*Goal of the exercise*
Show every line of the entries below that contains the word "chart". Case matters, so a line counts only if the letters match in uppercase and lowercase.

*Supplied records*
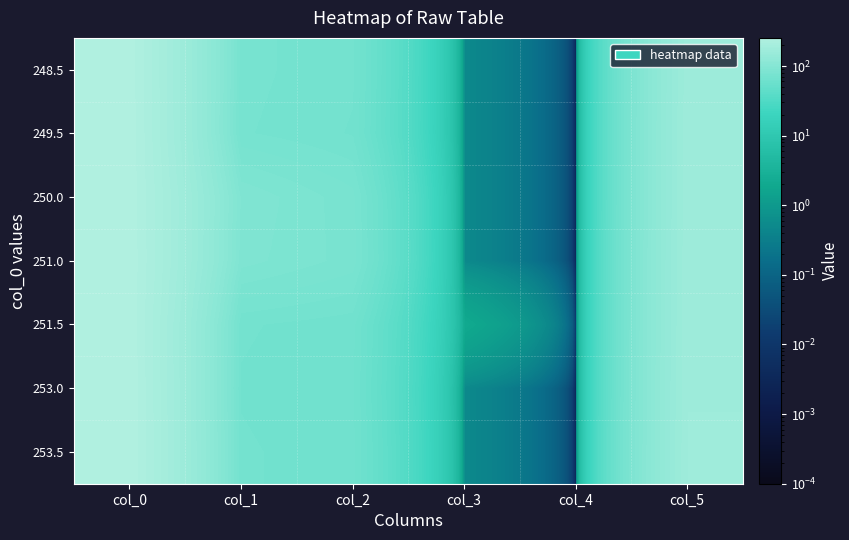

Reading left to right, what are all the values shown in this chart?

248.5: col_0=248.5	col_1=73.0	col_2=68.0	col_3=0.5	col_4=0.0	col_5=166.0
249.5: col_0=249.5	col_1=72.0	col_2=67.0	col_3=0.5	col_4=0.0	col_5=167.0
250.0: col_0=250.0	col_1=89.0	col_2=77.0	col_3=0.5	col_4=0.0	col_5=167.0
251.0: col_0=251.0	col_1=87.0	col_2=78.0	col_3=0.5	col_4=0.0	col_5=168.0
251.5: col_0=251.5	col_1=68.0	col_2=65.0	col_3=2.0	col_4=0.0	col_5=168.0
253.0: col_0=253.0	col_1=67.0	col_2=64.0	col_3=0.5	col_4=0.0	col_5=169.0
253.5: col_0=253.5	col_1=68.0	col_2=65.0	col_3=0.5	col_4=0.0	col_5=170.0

---

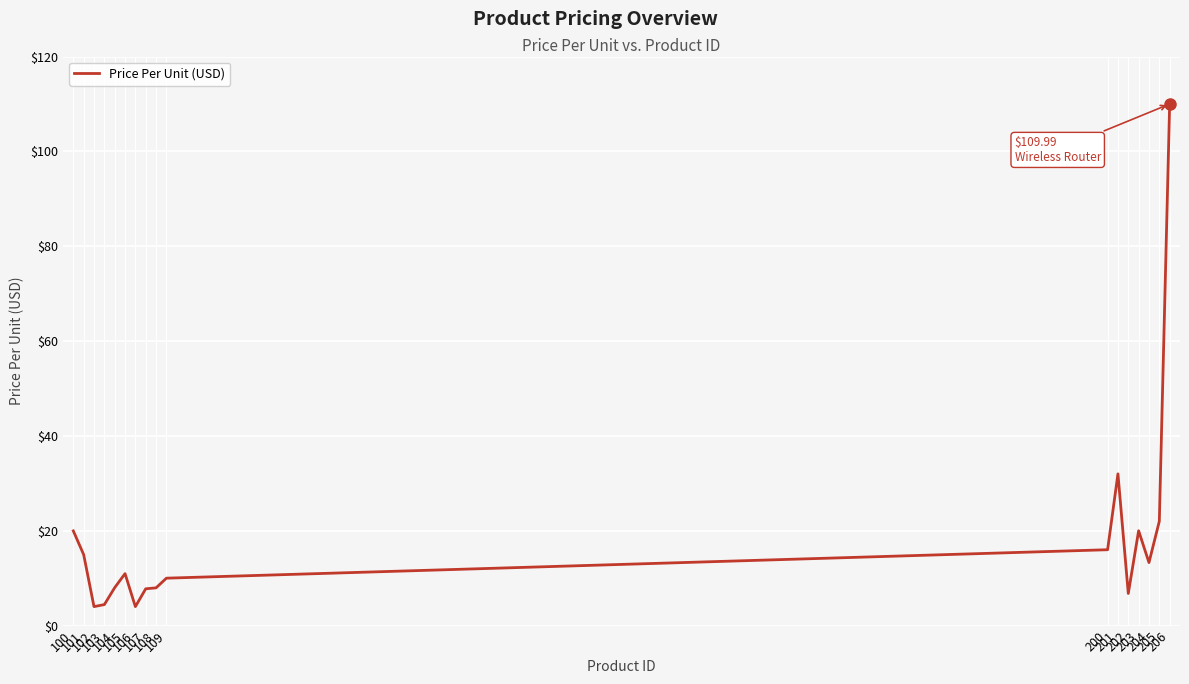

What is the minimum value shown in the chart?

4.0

*Expected answer*
Reading left to right, what are all the values shown in this chart?
What is the minimum value shown in the chart?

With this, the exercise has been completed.